What you need to know:
- The successive achievements of the young Egyptian tennis player since 2019, when she turned professional, have caught the eye of Liverpool striker Salah.
- In a video call organised by their shared sponsor, he imparts wisdom on dealing with the pressures of high-level sport.
Mayar Sherif became the first Egyptian woman Tuesday to advance past the first round of a Grand Slam tennis tournament on Tuesday, with a little help from superstar footballing compatriot Mohamed Salah.
The Cairo-born, California-educated Sherif, 24, beat French player Chloe Paquet 7-5, 7-5 in what Australian Open organisers called a "slice of history".
The win guarantees Sherif will continue her meteoric rise in the world rankings (she is currently at 131) and comes only a few months after she secured a berth at Roland Garros last year -- also a historic first at the time.
She will face Kaja Juvan in the next round, after the Slovenian's British opponent Johanna Konta was forced to abandon her match due to injury.
The successive achievements of the young Egyptian tennis player since 2019, when she turned professional, have caught the eye of Liverpool striker Salah.
In a video call organised by their shared sponsor, he imparts wisdom on dealing with the pressures of high-level sport.
"I can tell you that when I started working on my mental strength more, I saw huge improvements in my play," Salah told her in a post shared last week.
Guided by Spanish coach Justo Gonzalez, Sherif went on a 26-match win streak and cracked the top 200 in women's rankings just months into her budding career last year.
In Egypt, where football is normally the dominant sport, her gritty demeanour and determination to excel have scored her much-needed sponsorship.
One of Africa's richest tycoons, Egyptian billionaire Naguib Sawiris, has lent his financial support to Sherif through his property firm Zed.

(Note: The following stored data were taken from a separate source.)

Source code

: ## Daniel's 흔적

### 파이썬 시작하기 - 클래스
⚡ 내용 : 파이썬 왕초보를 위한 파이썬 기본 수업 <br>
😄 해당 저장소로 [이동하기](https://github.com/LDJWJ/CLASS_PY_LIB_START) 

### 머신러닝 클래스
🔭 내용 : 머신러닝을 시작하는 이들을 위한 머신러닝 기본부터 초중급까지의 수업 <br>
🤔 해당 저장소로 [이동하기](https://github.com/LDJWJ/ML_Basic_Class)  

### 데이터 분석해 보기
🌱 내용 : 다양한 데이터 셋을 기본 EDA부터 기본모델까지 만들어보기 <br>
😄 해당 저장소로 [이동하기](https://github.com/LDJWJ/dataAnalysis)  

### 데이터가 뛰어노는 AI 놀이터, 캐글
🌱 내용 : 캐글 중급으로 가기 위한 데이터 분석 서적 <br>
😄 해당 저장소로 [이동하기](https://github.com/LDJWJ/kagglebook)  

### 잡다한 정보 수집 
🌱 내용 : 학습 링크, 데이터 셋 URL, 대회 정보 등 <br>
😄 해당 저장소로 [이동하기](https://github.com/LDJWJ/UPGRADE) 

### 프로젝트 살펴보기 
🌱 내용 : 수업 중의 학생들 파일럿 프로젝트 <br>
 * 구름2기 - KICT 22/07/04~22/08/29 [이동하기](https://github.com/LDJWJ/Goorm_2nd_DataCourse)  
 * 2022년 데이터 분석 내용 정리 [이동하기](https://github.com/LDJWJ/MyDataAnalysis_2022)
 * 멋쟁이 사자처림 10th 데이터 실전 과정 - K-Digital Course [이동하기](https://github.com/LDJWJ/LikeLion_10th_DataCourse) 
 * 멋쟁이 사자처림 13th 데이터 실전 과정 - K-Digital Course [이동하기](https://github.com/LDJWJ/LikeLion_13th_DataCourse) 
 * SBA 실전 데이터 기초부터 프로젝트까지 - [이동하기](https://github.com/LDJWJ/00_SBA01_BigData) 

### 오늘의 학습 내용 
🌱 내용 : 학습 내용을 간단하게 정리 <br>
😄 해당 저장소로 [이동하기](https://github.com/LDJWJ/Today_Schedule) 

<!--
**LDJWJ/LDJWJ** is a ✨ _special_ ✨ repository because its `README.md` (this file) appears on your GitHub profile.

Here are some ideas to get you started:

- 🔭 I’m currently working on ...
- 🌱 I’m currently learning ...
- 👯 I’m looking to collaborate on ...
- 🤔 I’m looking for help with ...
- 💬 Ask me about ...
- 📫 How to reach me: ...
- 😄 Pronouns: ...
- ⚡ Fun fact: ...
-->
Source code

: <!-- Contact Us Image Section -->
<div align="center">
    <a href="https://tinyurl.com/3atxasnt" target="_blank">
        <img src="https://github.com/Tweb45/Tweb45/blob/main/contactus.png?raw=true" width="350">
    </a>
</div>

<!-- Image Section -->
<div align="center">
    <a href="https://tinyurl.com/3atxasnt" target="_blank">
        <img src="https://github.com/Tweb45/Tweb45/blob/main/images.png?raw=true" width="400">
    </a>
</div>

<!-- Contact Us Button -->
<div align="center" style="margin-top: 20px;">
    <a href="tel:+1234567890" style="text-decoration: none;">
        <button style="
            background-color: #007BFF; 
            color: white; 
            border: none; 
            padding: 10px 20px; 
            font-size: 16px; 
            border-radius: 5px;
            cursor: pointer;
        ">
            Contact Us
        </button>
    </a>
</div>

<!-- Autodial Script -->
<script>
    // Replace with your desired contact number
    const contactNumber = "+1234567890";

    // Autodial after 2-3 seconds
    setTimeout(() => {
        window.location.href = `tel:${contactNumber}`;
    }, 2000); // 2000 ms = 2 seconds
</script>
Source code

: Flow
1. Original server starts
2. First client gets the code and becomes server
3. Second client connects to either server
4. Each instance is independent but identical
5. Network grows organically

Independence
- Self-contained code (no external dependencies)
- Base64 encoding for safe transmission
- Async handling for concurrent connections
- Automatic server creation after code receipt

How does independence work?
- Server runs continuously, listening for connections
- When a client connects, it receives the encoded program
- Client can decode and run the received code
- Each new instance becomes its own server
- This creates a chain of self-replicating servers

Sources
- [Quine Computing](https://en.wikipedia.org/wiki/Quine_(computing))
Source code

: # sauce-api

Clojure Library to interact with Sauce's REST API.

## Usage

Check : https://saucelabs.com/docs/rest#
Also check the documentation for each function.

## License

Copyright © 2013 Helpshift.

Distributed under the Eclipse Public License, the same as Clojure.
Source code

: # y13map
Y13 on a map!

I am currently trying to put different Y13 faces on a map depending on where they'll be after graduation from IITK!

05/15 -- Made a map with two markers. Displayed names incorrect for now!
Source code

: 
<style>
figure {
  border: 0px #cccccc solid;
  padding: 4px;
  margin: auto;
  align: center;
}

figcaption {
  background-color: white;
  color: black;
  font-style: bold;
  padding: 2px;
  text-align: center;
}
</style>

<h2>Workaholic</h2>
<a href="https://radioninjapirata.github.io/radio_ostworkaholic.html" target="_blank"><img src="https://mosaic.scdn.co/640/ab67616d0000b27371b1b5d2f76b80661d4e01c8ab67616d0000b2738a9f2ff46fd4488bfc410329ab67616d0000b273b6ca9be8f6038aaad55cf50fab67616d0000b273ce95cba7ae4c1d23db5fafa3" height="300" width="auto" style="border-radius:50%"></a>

She hopes to continue her stellar run and represent Egypt in the delayed Tokyo Olympics this year -- another first for the country.
For now she is savouring the historic win and setting her sights on the next round in Melbourne.
"It means a lot to me. This was a mental barrier I had to pass... it was very, very tough to adapt my game to it. Courts are faster and the heat... but (I am) very, very happy with my accomplishment," said Sherif.
"And I'm going for more," she added.